SUPPLIED MATERIAL >>
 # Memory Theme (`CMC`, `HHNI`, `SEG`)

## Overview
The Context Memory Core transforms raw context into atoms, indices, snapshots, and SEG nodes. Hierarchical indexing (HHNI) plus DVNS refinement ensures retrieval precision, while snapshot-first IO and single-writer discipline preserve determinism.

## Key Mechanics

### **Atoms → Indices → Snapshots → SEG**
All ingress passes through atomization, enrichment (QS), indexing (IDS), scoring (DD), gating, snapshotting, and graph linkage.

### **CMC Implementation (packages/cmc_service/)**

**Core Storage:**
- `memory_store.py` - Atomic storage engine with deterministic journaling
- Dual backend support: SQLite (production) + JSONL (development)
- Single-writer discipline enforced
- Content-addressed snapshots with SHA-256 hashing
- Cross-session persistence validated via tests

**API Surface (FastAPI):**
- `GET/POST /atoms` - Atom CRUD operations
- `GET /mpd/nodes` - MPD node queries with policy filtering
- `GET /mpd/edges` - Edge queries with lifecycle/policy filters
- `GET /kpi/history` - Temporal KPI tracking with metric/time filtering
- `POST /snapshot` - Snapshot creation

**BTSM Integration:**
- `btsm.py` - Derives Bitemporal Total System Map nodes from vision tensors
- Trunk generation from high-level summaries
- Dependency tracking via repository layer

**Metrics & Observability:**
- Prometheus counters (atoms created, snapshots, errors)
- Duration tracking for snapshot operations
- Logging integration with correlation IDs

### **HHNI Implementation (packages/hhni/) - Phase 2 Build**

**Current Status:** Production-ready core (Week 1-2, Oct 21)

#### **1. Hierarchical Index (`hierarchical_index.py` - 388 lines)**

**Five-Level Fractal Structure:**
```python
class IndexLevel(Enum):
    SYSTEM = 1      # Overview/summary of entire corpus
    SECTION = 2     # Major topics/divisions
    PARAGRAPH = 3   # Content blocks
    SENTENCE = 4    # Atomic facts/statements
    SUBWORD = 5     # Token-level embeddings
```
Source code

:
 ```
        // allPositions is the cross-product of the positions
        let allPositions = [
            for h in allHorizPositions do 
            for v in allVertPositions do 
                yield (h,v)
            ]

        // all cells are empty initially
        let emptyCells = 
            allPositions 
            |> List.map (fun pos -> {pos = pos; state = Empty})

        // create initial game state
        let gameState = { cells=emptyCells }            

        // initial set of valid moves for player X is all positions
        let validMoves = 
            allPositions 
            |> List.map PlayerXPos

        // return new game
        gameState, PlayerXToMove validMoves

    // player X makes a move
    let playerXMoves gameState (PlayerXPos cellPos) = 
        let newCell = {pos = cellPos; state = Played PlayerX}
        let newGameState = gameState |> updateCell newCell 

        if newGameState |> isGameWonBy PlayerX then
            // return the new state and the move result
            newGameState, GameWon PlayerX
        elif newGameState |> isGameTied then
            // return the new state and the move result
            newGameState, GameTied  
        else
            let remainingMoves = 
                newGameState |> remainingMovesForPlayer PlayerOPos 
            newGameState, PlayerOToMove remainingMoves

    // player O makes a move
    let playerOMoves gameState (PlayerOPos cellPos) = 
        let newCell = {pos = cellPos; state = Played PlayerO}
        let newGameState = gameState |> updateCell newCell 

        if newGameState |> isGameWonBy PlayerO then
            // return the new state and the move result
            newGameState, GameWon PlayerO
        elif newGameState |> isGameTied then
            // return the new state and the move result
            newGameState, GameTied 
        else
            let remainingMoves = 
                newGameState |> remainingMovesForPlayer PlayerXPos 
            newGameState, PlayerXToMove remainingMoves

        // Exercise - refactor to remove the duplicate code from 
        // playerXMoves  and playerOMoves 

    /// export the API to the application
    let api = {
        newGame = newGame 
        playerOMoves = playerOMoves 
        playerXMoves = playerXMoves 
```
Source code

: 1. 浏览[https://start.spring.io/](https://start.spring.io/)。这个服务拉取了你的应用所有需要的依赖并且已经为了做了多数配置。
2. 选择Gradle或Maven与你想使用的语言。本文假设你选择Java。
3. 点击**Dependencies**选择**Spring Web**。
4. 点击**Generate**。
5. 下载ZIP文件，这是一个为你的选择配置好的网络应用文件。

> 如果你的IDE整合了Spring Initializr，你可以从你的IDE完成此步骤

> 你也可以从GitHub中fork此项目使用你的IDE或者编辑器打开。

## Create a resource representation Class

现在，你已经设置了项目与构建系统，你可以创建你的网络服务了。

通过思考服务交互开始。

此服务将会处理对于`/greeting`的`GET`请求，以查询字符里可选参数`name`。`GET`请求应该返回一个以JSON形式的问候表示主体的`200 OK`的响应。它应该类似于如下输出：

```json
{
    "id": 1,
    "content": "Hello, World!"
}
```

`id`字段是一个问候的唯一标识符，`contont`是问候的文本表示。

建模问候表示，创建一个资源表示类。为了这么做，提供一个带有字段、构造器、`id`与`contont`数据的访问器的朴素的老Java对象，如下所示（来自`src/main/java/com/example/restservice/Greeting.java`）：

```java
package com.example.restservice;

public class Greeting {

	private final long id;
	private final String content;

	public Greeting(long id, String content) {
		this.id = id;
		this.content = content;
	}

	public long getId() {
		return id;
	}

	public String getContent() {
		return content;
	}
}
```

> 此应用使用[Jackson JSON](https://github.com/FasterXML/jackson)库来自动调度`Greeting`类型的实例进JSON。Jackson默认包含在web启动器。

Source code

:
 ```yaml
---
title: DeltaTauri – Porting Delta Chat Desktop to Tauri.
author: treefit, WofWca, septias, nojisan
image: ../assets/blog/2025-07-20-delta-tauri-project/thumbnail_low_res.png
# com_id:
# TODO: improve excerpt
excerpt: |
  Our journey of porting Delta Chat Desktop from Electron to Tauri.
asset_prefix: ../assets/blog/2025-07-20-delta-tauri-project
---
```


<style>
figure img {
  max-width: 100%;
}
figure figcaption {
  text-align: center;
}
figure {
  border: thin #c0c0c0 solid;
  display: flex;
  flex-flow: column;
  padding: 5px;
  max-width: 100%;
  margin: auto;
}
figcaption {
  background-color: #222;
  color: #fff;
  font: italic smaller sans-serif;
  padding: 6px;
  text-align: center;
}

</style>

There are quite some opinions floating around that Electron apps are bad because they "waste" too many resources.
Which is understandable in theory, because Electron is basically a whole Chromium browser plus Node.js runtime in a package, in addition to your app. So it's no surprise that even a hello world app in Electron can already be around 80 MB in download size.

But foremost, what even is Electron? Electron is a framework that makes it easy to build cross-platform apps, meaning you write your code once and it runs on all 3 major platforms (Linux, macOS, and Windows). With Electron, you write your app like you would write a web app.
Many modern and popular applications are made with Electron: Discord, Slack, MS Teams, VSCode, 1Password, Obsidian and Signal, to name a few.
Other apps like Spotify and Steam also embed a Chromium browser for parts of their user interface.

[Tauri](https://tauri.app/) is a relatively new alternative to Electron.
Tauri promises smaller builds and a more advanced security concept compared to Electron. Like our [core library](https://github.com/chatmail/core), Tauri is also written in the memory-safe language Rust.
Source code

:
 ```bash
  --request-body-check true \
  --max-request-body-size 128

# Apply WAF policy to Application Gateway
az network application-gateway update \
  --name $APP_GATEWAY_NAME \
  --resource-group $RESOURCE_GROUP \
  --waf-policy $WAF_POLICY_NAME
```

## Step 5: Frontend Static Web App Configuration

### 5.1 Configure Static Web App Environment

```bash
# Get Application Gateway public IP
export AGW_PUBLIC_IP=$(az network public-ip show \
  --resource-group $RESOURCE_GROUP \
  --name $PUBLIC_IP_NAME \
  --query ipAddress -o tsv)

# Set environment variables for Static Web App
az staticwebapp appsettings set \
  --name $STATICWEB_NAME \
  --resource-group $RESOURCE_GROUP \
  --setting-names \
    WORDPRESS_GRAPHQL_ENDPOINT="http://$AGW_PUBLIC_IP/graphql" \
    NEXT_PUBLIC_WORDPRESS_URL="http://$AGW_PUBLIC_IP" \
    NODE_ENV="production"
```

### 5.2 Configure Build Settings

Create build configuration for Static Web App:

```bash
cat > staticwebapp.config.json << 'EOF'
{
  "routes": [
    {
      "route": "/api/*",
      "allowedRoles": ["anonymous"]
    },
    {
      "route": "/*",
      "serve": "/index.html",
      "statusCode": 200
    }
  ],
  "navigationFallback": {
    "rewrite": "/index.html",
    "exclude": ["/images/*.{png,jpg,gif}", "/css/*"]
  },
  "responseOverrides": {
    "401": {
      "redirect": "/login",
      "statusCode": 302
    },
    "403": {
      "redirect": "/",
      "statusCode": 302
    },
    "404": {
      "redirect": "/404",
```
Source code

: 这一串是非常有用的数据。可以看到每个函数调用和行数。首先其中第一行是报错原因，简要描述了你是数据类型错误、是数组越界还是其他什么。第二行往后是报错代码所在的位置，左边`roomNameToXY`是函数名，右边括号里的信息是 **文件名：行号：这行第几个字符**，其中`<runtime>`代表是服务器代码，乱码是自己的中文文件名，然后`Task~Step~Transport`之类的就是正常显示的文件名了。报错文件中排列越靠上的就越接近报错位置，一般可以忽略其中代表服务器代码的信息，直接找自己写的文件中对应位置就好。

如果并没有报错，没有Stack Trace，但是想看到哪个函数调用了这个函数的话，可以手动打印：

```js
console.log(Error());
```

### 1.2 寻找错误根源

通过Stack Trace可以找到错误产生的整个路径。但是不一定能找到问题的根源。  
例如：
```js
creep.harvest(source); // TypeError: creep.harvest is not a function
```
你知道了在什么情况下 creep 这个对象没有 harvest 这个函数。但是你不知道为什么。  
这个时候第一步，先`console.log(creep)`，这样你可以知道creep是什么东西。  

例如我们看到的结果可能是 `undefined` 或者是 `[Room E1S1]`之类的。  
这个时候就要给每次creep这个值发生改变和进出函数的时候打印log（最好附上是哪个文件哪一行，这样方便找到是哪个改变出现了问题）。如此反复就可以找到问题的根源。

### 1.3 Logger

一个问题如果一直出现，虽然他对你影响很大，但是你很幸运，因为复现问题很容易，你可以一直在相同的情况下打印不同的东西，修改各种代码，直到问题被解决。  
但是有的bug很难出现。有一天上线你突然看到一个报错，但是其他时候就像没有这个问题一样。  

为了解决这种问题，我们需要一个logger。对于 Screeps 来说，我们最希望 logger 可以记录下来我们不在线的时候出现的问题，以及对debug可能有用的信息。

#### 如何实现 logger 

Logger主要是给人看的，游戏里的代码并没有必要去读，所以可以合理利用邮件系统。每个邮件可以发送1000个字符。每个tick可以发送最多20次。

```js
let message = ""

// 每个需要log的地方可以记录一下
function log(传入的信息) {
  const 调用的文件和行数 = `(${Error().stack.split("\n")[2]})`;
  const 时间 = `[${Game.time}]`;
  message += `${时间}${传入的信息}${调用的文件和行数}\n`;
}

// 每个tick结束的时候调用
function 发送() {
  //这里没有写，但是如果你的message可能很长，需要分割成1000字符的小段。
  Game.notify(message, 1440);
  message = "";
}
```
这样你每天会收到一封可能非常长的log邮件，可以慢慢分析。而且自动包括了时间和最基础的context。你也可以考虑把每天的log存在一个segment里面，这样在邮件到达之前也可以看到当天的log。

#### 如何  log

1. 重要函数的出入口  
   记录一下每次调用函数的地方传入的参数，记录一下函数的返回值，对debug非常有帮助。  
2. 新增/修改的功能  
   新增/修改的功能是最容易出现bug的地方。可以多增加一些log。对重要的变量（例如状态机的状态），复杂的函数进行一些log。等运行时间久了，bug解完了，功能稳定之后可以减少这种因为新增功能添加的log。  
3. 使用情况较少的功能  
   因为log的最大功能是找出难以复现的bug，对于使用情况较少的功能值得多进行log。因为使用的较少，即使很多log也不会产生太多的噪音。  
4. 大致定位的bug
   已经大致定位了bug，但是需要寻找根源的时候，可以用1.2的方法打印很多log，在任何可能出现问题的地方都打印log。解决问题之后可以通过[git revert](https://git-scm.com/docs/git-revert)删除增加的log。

EXERCISE >>
Lines from the beginning of the data above through the line containing "All ingress passes" are to be returned exactly, and no others.

THE ANSWER >>
 # Memory Theme (`CMC`, `HHNI`, `SEG`)

## Overview
The Context Memory Core transforms raw context into atoms, indices, snapshots, and SEG nodes. Hierarchical indexing (HHNI) plus DVNS refinement ensures retrieval precision, while snapshot-first IO and single-writer discipline preserve determinism.

## Key Mechanics

### **Atoms → Indices → Snapshots → SEG**
All ingress passes through atomization, enrichment (QS), indexing (IDS), scoring (DD), gating, snapshotting, and graph linkage.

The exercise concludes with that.